相続時精算課税制度とは、2,500万円までの価格を限度に贈与を受ける者に対し贈与税が課税されることなく贈与できる生前贈与の方法です。

この制度を適用することで、どのようなメリットがあるのか確認しておきましょう。制度の内容についてよく理解したうえで、自分にとって向いているかどうかを考える必要が出てきます。

そこで「詳細なメリットを知ったうえで相続時精算課税制度を利用するか検討したい」と考えている方のため、メリットをご紹介します。自分にとってメリットと感じる部分が大きければ相続時精算課税制度がどのような人にとってメリットがあるのかがわかり、制度を利用するかどうか選択しやすくなるでしょう。

相続時精算課税制度の概要

相続時精算課税制度について簡単におさらいしておきましょう。

相続時精算課税制度とは60歳以上の祖父母から18歳以上(成人年齢引き下げにより、20歳以上から18歳以上に変更)の子や孫に対し、相続時精算課税制度を利用することで、最大2,500万円以内の生前贈与で条件にあえば、贈与税の対象ではなく、相続税の対象とするものです。2,500万円を超過する場合は一律20%の税率で課税されます。

配偶者に贈与をする場合はこの制度を利用することはできませんが、配偶者が相続する場合は特別控除を使うことで相続時に1億6,000万円または法定相続割合までは納税する税額が0円となる、大きな控除があり、多くの場合相続税がかかりません。

相続時精算課税制度を利用した場合は、翌年以降の贈与も相続時精算課税制度の対象となり、累計で2,500万円を超える贈与は一律20%の税率で課税され、暦年贈与制度に戻ることはできませんのでどちらを選択するか選ぶ必要があります。

税制改正により、相続時精算課税制度にも基礎控除が設けられ1月1日から12月31日までの間で1年ごとに110万円までの非課税枠を使うことができます。相続時精算課税制度を選択した場合、暦年贈与のように7年の繰り戻しはありません。繰り戻しは改正前は3年でしたが、税制改正により7年に延長されています。

改正により確実に一定の節税が見込めるようになったため以前より使える制度となっていますので、利用する人は増えるでしょう。一度相続時精算課税制度を選択すると暦年贈与に戻ることはできません。一方で、こどもが一人いる場合で長男は相続時精算課税制度を使い、次男は暦年贈与を使うなど、それぞれ別の制度を使うことは可能です。

相続時精算課税制度を利用する場合は戸籍などの資料を添付して税務署に申告書を提出する必要があります。年間110万円の範囲で暦年贈与を行う場合は、手続きは不要ですが、相続時精算課税制度を利用する場合は翌年の2月1日から3月15日までに必ず届出が必要です。

相続時精算課税制度は暦年贈与とは違い、書類を提出して届出を行わないと制度を使うことができませんので注意しましょう。

なお、相続時精算課税制度を使った場合も財産が基礎控除の範囲内(3,000万円+法定相続人×600万円)であれば相続税を払う必要はありません。

相続時精算課税制度のメリット

相続時精算課税制度を利用するにあたり、考えられる主なメリットを解説します。

# # # # #

(課題 1):
次の(a)〜(c)が、上の相続時精算課税制度についての文章の内容と合っているか、はいかいいえで答え、その根拠となる箇所を文章からそのまま引用してください。(a) 累計で2,500万円を超える贈与には一律20%の税率で課税される。(b) 配偶者への贈与にもこの制度を利用できる。(c) この制度を利用する場合、税務署への届出は不要である。
(課題 2):
上の相続時精算課税制度についての文章を、最後の文の後から引き継いで書き進めてください。

(元データ):
# # # # #

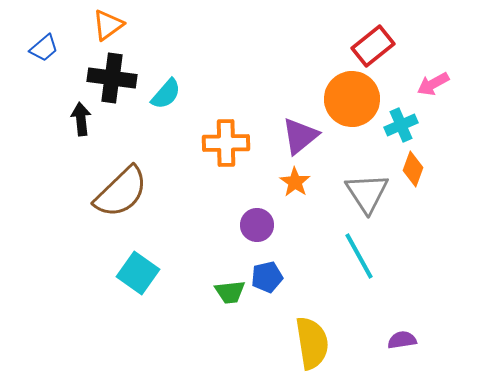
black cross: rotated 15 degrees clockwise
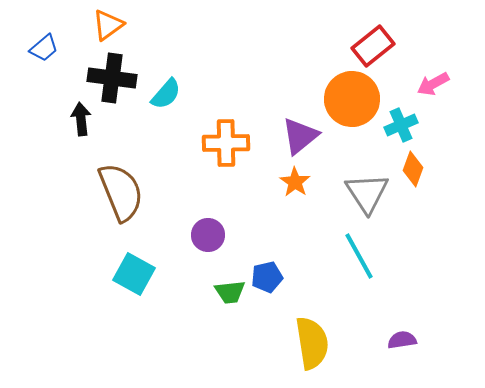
brown semicircle: rotated 68 degrees counterclockwise
purple circle: moved 49 px left, 10 px down
cyan square: moved 4 px left, 1 px down; rotated 6 degrees counterclockwise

# # # # #

(解答 1):
(a) はい。「2,500万円を超過する場合は一律20%の税率で課税されます。」
(b) いいえ。「配偶者に贈与をする場合はこの制度を利用することはできません」
(c) いいえ。「相続時精算課税制度を利用する場合は翌年の2月1日から3月15日までに必ず届出が必要です。」

(解答 2):
①税金の支払いを先へ延ばせる

通常の贈与を行った場合、贈与時に贈与税を支払わなければなりません。しかし、相続時精算課税制度の場合は2,500万円まで非課税となり、贈与税の課税対象外です。そのため、贈与した時点での税額は0円です。

その後、相続が発生した際には相続時精算課税制度で贈与された分も遺産に含めて相続財産として相続税が課税(精算)されます。つまり、相続発生時まで税金の支払いを先延ばしにできる方法だといえるでしょう。

相続時精算課税制度を利用して、贈与した財産と相続発生時の財産の合計が基礎控除の範囲内であれば、相続税はかかりません。

②節税につながる場合がある

本制度の利用方法によっては、税務的なメリットを得ることができ節税に繋がる可能性もあります。節税に繋がるかどうか考えるうえで重要になるのが、将来的に価値が上がるものの贈与か否かです。

相続時精算課税制度で財産を取得し、その後に相続が発生した場合には、贈与により取得した財産を遺産に加算し相続税の計算をすることになります。贈与する資産は現金などに制限されていません。

この際に遺産に加算する金額は相続開始時ではなく贈与があった時の金額となります。そのため、贈与時はそれほど価値が高くない場合や、一時的に安くなっている場合などでタイミング的に今は低い価格でも将来的に時価の値上がりが期待できる財産の場合には、贈与から相続までの値上がり分を加味しなくていいので、将来の相続税を抑えることが可能となります。逆に将来値下がりする可能性が高い資産を贈与することは避けた方がよいでしょう。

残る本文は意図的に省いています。